Looking at the universe of dissents and not just the dissents we — whoever we are in a particular case — happen to like because they are even now on the right side of history, the praise probably ought to be tempered.
Jackson praised dissents because they were “the embodiment of one of our core values, which is freedom of expression and tolerance of minority views.” She said that through the practice of dissent, “the Court models, in a way, the kind of society we should want,” where “those who disagree [can] voice their disagreement in sometimes very strident ways.”
I don’t want to put too much weight on the precise words she used in an informal Q&A, but there’s another way of looking at a culture of free expression in a world where people disagree about many things. It’s almost banal to observe that, while of course we should have the right to say almost anything we want, with as strident a tone as desired, it’s not always right to do. The past year or so of experiences with expression on cable news arguments and campaign rhetoric provide the most recent illustration of that. A vigorous and stable culture of free expression would include a healthy dollop of discretion about when and particularly how to disagree. A Court that modeled that might contribute more to sustaining a culture of free expression than one in which justices dissented as often as they do now. An occasional “Justice Jackson [or Justice Gorsuch] dissents [full stop]” might be a good way to start.

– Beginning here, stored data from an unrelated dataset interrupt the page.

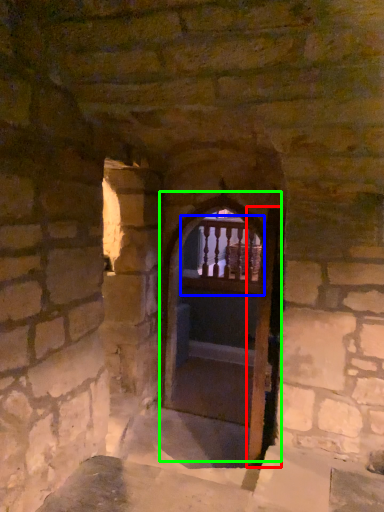
Question: Which is farther away from screen door (highlighted by a red box)? balcony (highlighted by a blue box) or door (highlighted by a green box)?

Choices:
 (A) balcony
 (B) door

Answer: (A)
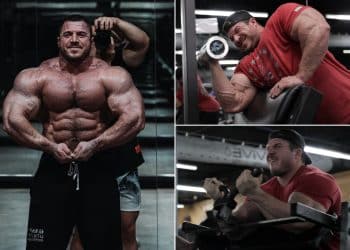
Locate an element on the screen. The height and width of the screenshot is (250, 350). cushion is located at coordinates (268, 109).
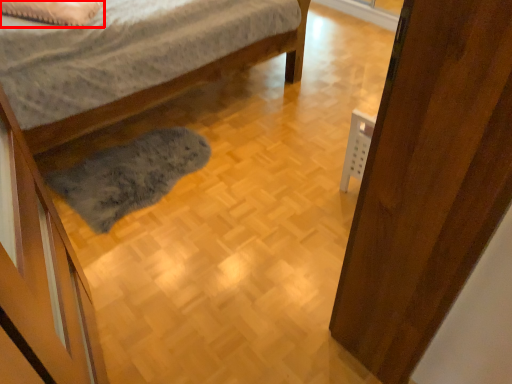
Question: From the image's perspective, where is pillow (annotated by the red box) located relative to door?

Choices:
 (A) below
 (B) above

Answer: (B)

But there’s a deeper issue about praising dissents in such a general way, one that brings into the light a common feature in discussing law in general and constitutional law in particular. Jackson’s comments make clear that in praising dissents, we’re praising an institution independent of the content of any particular dissent: Scalia in Obergefell and Jackson in Students for Fair Admissions, where she vigorously defended affirmative action, are engaging in the same practice — dissent.